Exercise text
BEGIN

As the Group attempted to scale their use of advanced analytics in the enterprise, they discovered that the time taken to develop and release ML models and solutions into production was too long. They partnered with AWS to design, build, and launch a modern, secure, scalable, and sustainable self-service platform for developing and productionizing ML-based services to support their business and customers. AWS Professional Services worked with them to accelerate the implementation of AWS best practices for Amazon SageMaker services.

The aims of the collaboration between NatWest Group and AWS were to provide the following:

  • A federated, self-service, and DevOps-driven approach for infrastructure and application code, with a clear route-to-live that will lead to deployment times being measured in minutes (the current average is 60 minutes) and not weeks.
  • A secure, controlled, and templated environment to accelerate innovation with ML models and insights using industry best practices and bank-wide shared artifacts.
  • The ability to access and share data more easily and consistently across the enterprise.
  • A modern toolset based upon a managed architecture running on demand that would minimize compute requirements, drive down costs, and drive sustainable ML development and operations. This should have the flexibility to accommodate new AWS products and services to meet ongoing use case and compliance requirements.
  • Adoption, engagement, and training support for data science and engineering teams across the enterprise.

To meet the security requirements of the bank, public internet access is disabled and all data is encrypted with custom keys. As described in Part 2 of this series, a secure instance of SageMaker Studio is deployed to the development account in 60 minutes. When the account setup is complete, a new use case template is requested by the data scientists via SageMaker projects in SageMaker Studio. This process deploys the necessary infrastructure that ensures MLOps capabilities in the development account (with minimal support required from operational teams) such as CI/CD pipelines, unit testing, model testing, and monitoring.

This was to be provided in a common layer of capability, displayed in the following figure.

END

Data records
BEGIN

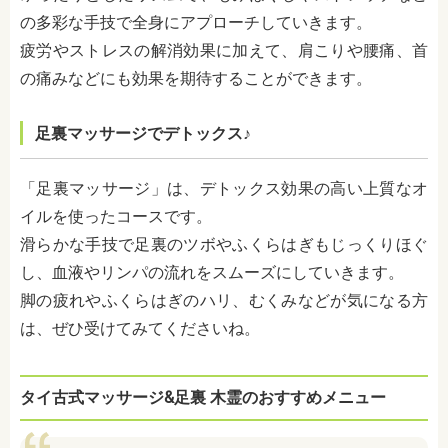
の多彩な手技で全身にアプローチしていきます。
疲労やストレスの解消効果に加えて、肩こりや腰痛、首
の痛みなどにも効果を期待することができます。
足裏マッサージでデトックス♪
「足裏マッサージ」は、デトックス効果の高い上質なオ
イルを使ったコースです。
滑らかな手技で足裏のツボやふくらはぎもじっくりほぐ
し、血液やリンパの流れをスムーズにしていきます。
脚の疲れやふくらはぎのハリ、むくみなどが気になる方
は、ぜひ受けてみてくださいね。
タイ古式マッサージ&足裏 木霊のおすすめメニュー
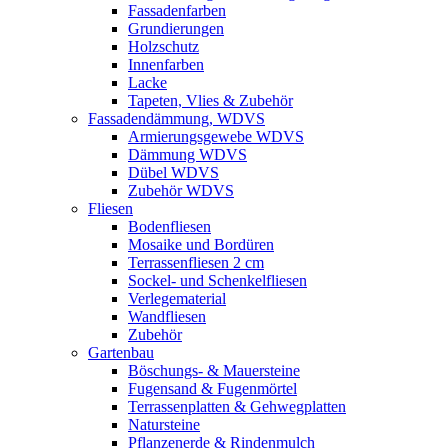
Fassadenfarben
Grundierungen
Holzschutz
Innenfarben
Lacke
Tapeten, Vlies & Zubehör
Fassadendämmung, WDVS
Armierungsgewebe WDVS
Dämmung WDVS
Dübel WDVS
Zubehör WDVS
Fliesen
Bodenfliesen
Mosaike und Bordüren
Terrassenfliesen 2 cm
Sockel- und Schenkelfliesen
Verlegematerial
Wandfliesen
Zubehör
Gartenbau
Böschungs- & Mauersteine
Fugensand & Fugenmörtel
Terrassenplatten & Gehwegplatten
Natursteine
Pflanzenerde & Rindenmulch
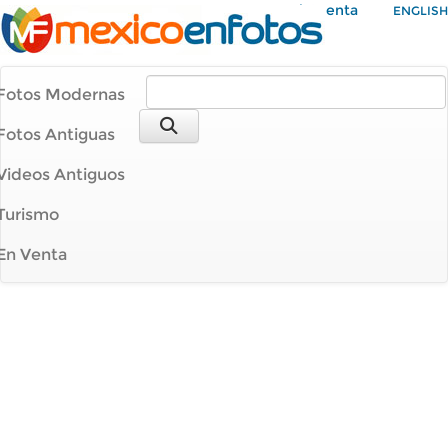
Mi Cuenta
ENGLISH
Fotos Modernas
Fotos Antiguas
Videos Antiguos
Turismo
En Venta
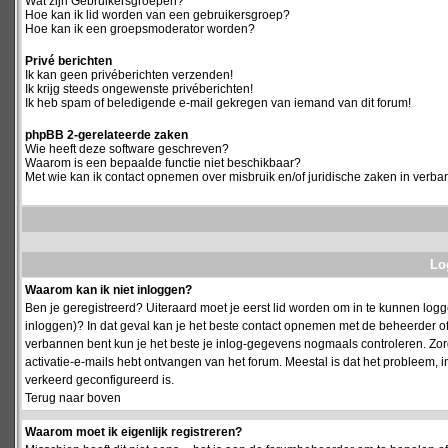
Wat zijn Gebruikersgroepen?
Hoe kan ik lid worden van een gebruikersgroep?
Hoe kan ik een groepsmoderator worden?
Privé berichten
Ik kan geen privéberichten verzenden!
Ik krijg steeds ongewenste privéberichten!
Ik heb spam of beledigende e-mail gekregen van iemand van dit forum!
phpBB 2-gerelateerde zaken
Wie heeft deze software geschreven?
Waarom is een bepaalde functie niet beschikbaar?
Met wie kan ik contact opnemen over misbruik en/of juridische zaken in verba
Log
Waarom kan ik niet inloggen?
Ben je geregistreerd? Uiteraard moet je eerst lid worden om in te kunnen logge
inloggen)? In dat geval kan je het beste contact opnemen met de beheerder of
verbannen bent kun je het beste je inlog-gegevens nogmaals controleren. Zorg e
activatie-e-mails hebt ontvangen van het forum. Meestal is dat het probleem, i
verkeerd geconfigureerd is.
Terug naar boven
Waarom moet ik eigenlijk registreren?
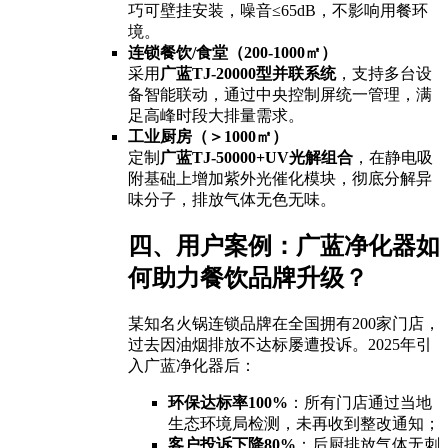
巧可壁挂安装，噪音≤65dB，不影响用餐环
境。
连锁餐饮/食堂（200-1000㎡）
采用
广蓝TJ-20000型并联系统
，支持多台设
备智能联动，通过中央控制屏统一管理，满
足高峰时段大排量需求。
工业厨房（＞1000㎡）
定制
广蓝TJ-50000+UV光解组合
，在静电吸
附基础上增加紫外光催化模块，彻底分解异
味分子，排放气体无色无味。
四、用户案例：广蓝净化器如
何助力餐饮品牌升级？
某知名火锅连锁品牌在全国拥有200家门店，
过去因油烟排放不达标屡遭投诉。2025年引
入广蓝净化器后：
环保达标率100%
：所有门店通过当地
生态环境局检测，未再收到整改通知；
客户投诉下降80%
：后厨排放气体无刺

END

Assigned task
Extend the passage on NatWest Group's machine learning platform built with AWS, starting after its last sentence. The data stand apart from the passage and serve only as separate material.

Response to this exercise
The process

The joint AWS-NatWest Group team used an agile five-step process to discover, design, build, test, and deploy the new platform over 9 months:

  • Discovery – Several information-gathering sessions were conducted to identify the current pain points within their ML lifecycle. These included challenges around data discovery, infrastructure setup and configuration, model building, governance, route-to-live, and the operating model. Working backward, AWS and NatWest Group understood the core requirements, priorities, and dependencies that helped create a common vision, success criteria, and delivery plan for the MLOps platform.
  • Design – Based on the output from the Discovery phase, the team iterated towards the final design for the MLOps platform by combining best practices and advice from AWS and existing experience of using cloud services within NatWest Group. This was done with a particular focus on ensuring compliance with the security and governance requirements typical within the financial services domain.
  • Build – The team collaboratively built the Terraform and AWS CloudFormation templates for the platform infrastructure. Feedback was continually gathered from end-users (data scientists, ML and data engineers, platform support team, security and governance, and senior stakeholders) to ensure deliverables matched original goals.
  • Test – A crucial aspect of the delivery was to demonstrate the platform’s viability on real business analytics and ML use cases. NatWest identified three projects that covered a range of business challenges and data science complexity that would allow the new platform to be tested across dimensions including scalability, flexibility, and accessibility. AWS and NatWest Group data scientists and engineers co-created the baseline environment templates and SageMaker pipelines based upon these use cases.
  • Launch – Once the capability was proven, the team launched the new platform into the organization, providing bespoke training plans and careful adoption and engagement support to the federated business teams to onboard their own use cases and users.

The scalable ML framework

In a business with millions of customers sitting across multiple lines of business, ML workflows require the integration of data owned and managed by siloed teams using different tools to unlock business value. Because NatWest Group is committed to the protection of its customers’ data, the infrastructure used for ML model development is also subject to high security standards, which adds further complexity and impacts the time-to-value for new ML models. In a scalable ML framework, toolset modernization and standardization are necessary to reduce the efforts required for combining different tools and to simplify the route-to-live process for new ML models.

Prior to engaging with AWS, support for data science activity was controlled by a central platform team that collected requirements, and provisioned and maintained infrastructure for data teams across the organization. NatWest has ambitions to rapidly scale the use of ML in federated teams across the organization, and needed a scalable ML framework that enables developers of new models and pipelines to self-serve the deployment of a modern, pre-approved, standardized, and secure infrastructure. This reduces the dependency on the centralized platform teams and allows for a faster time-to-value for ML model development.

The framework in its simplest terms allows a data consumer (data scientist or ML engineer) to browse and discover the pre-approved data they require to train their model, gain access to that data in a quick and simple manner, use that data to prove their model viability, and release that proven model to production for others to utilize, thereby unlocking business value.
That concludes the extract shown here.